Customizable and privacy-conscious open-source keyboard
Apache License 2.0
2.22k stars 84 forks source link

Detect CamelCase as separate words? #978

Open Helium314 opened 1 month ago

Helium314 commented 1 month ago

Currently HeliBoard detects a continuous sequence of letters and specific characters like ' as single word, with some special cases like urls or emails. In #960, the addition of CamelCase modes was proposed, and it's worth considering what should be seen as a word here. It might be useful to not see CamelCase as a single word (current behavior), but detect Camel and Case separately via lowecase/uppercase boundary.

I don't have a particular opinion on this, but would such behavior be wanted (and why / why not)?

(this is also related to the more general question of what should be a "word"; there are some issues where people expect numbers to count as part of a word)

devycarol commented 1 month ago

In the general case, I don't think so. If it has its own mode, then perhaps. The logic would be pretty tricky though.

I'm trying to allow non-composition characters to be word-selected for the delete sliders I'm working on, and even that's been pretty complex.

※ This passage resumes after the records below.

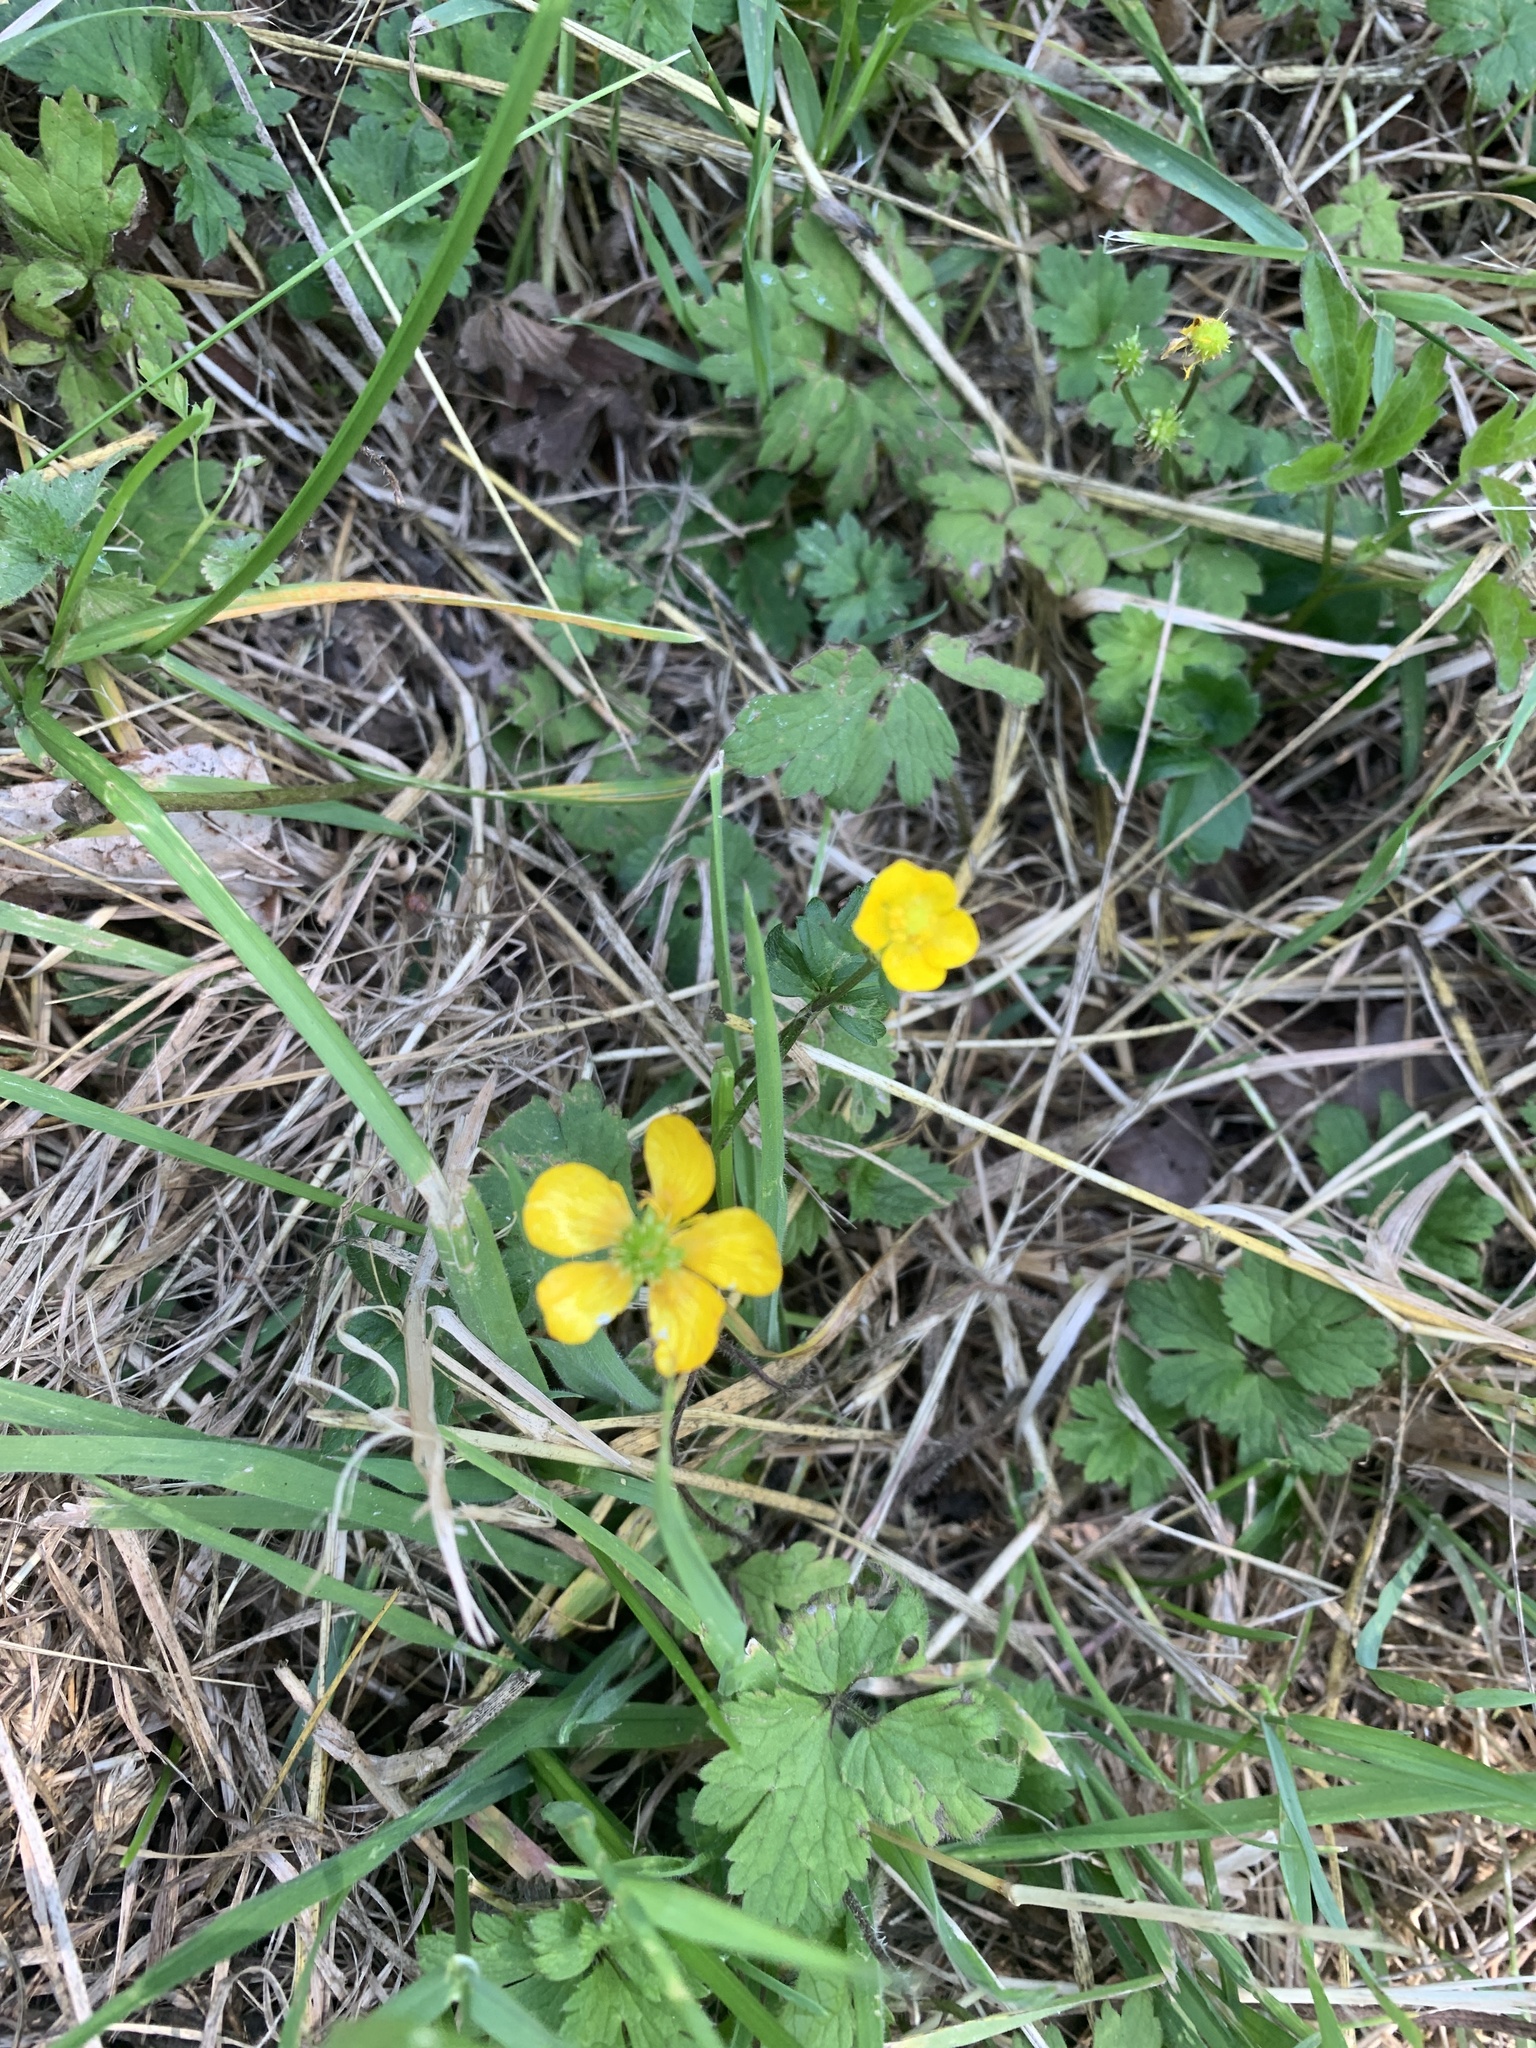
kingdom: Plantae
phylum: Tracheophyta
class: Magnoliopsida
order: Ranunculales
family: Ranunculaceae
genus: Ranunculus
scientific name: Ranunculus repens
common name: Creeping buttercup
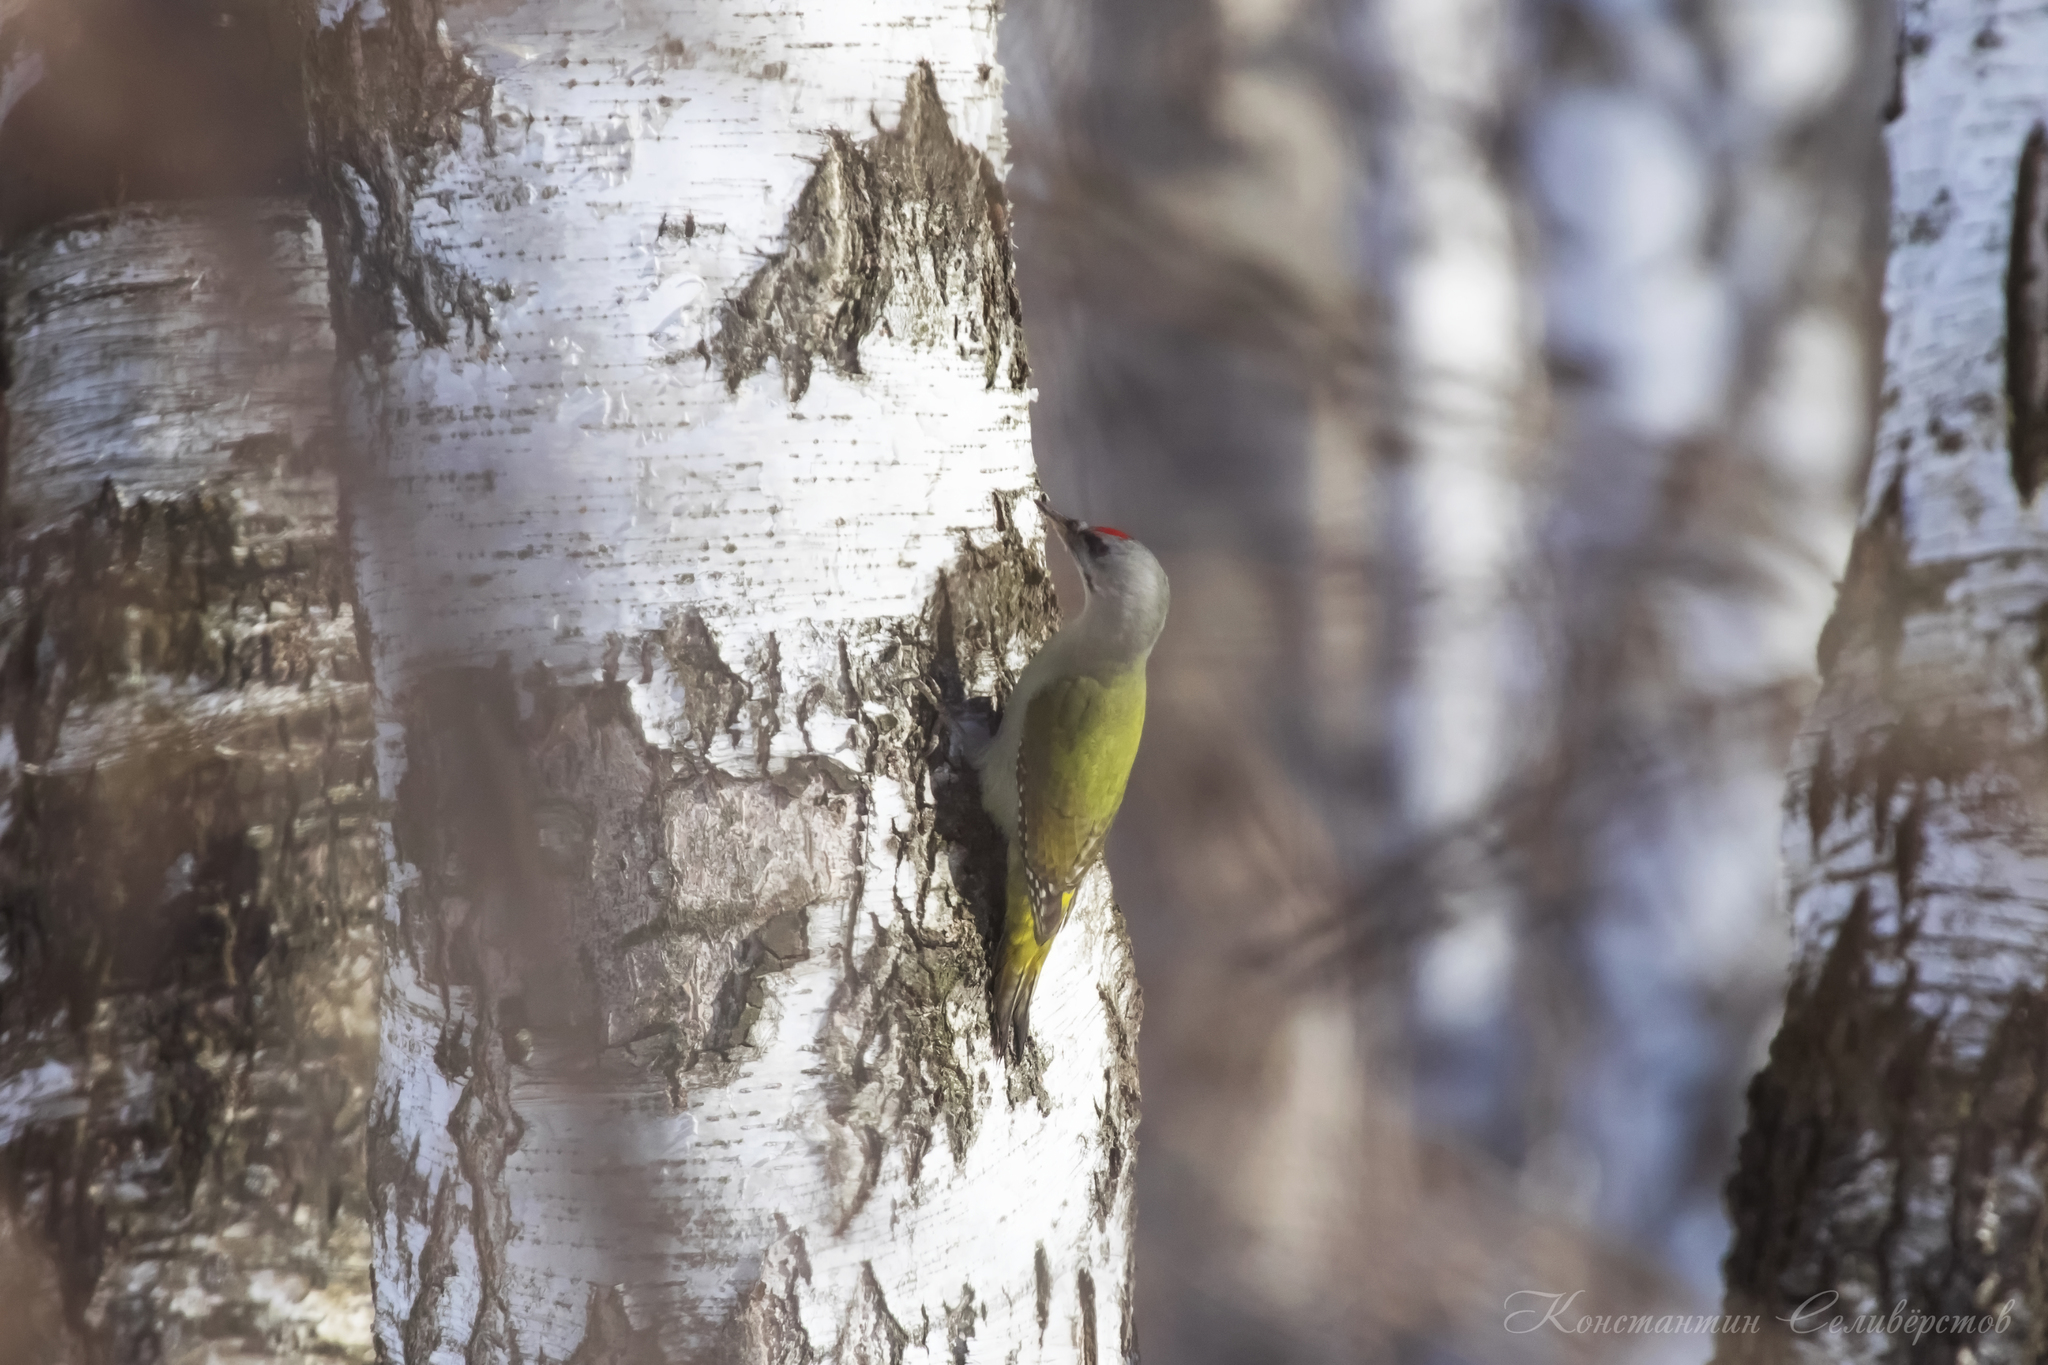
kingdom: Animalia
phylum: Chordata
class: Aves
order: Piciformes
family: Picidae
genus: Picus
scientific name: Picus canus
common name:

I see two cases shaping up: text editing and word composition. For something like numbers, you probably want to include numbers and such as a "selection unit" in the former and exclude it from the latter.

And non-Latin languages need to be kept in mind as well.

devycarol commented 1 month ago

(and that's not even touching synergy with selection by double-tapping text. is that governed by the IME or lower in the system?)

Helium314 commented 1 month ago

If it has its own mode

That might be a pretty useful thing (not just related to word-delete-swipe modes). So users could choose e.g. whether to treat numbers a part of a word. Though I'm not sure whether I want more complexity that will likely be wanted if we add this (e.g. treat numbers as part of word, but not when saving to typed history, or not when at start, or... endless possibilities).

is that governed by the IME or lower in the system

This is coming from the system.

devycarol commented 1 month ago

The way it's coming together on my end is that I'm not touching "get word range at cursor" at all and instead duplicating that logic into a separate interface that adds support for selecting non-word characters. It's in StringUtils.